» **What the exercise asks**
Look in the material below for the line with "- **Logistic Regression:**" and the line with "2. Install the", then set down exactly those two lines and all lines between, nothing more.

» **Data listing**
* * * * *
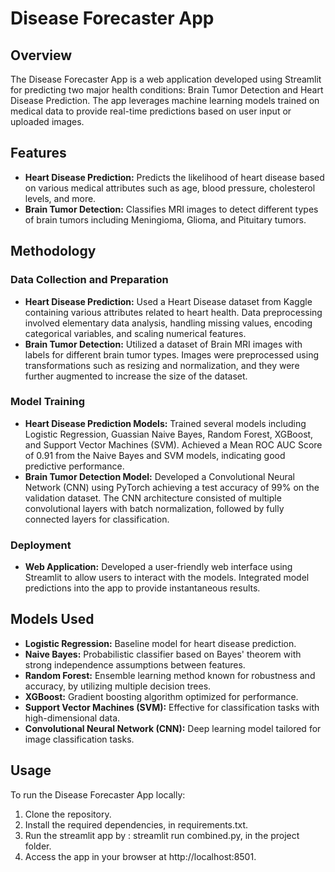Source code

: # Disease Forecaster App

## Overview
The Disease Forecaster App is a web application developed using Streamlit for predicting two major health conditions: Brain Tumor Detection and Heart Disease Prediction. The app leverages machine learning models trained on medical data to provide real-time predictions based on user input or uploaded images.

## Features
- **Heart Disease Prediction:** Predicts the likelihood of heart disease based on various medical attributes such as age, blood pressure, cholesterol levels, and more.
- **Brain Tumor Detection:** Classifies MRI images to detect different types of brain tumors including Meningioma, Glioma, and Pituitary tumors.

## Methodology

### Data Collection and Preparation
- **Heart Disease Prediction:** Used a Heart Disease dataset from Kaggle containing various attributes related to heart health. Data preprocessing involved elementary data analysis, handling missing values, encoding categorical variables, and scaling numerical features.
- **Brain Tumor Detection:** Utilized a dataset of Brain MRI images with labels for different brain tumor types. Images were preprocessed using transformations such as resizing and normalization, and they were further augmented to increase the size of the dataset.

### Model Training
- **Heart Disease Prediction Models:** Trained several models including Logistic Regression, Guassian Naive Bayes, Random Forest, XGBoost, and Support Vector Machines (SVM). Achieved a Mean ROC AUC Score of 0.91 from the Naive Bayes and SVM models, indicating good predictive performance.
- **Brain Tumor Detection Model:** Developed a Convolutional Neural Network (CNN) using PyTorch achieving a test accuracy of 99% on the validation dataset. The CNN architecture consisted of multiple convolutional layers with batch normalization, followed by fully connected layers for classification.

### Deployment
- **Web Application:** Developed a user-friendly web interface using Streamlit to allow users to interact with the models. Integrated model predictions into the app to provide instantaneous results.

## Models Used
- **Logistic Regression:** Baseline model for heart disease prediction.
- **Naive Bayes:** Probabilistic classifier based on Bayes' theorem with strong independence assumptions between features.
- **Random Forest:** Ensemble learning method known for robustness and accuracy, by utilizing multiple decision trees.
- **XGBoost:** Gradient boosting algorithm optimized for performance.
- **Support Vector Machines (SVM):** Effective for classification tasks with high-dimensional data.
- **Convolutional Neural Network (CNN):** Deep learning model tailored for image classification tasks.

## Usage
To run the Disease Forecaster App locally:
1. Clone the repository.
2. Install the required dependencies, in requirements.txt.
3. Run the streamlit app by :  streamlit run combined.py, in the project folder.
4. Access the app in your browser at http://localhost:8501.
* * * * *
» **Solution for this problem**
- **Logistic Regression:** Baseline model for heart disease prediction.
- **Naive Bayes:** Probabilistic classifier based on Bayes' theorem with strong independence assumptions between features.
- **Random Forest:** Ensemble learning method known for robustness and accuracy, by utilizing multiple decision trees.
- **XGBoost:** Gradient boosting algorithm optimized for performance.
- **Support Vector Machines (SVM):** Effective for classification tasks with high-dimensional data.
- **Convolutional Neural Network (CNN):** Deep learning model tailored for image classification tasks.

## Usage
To run the Disease Forecaster App locally:
1. Clone the repository.
2. Install the required dependencies, in requirements.txt.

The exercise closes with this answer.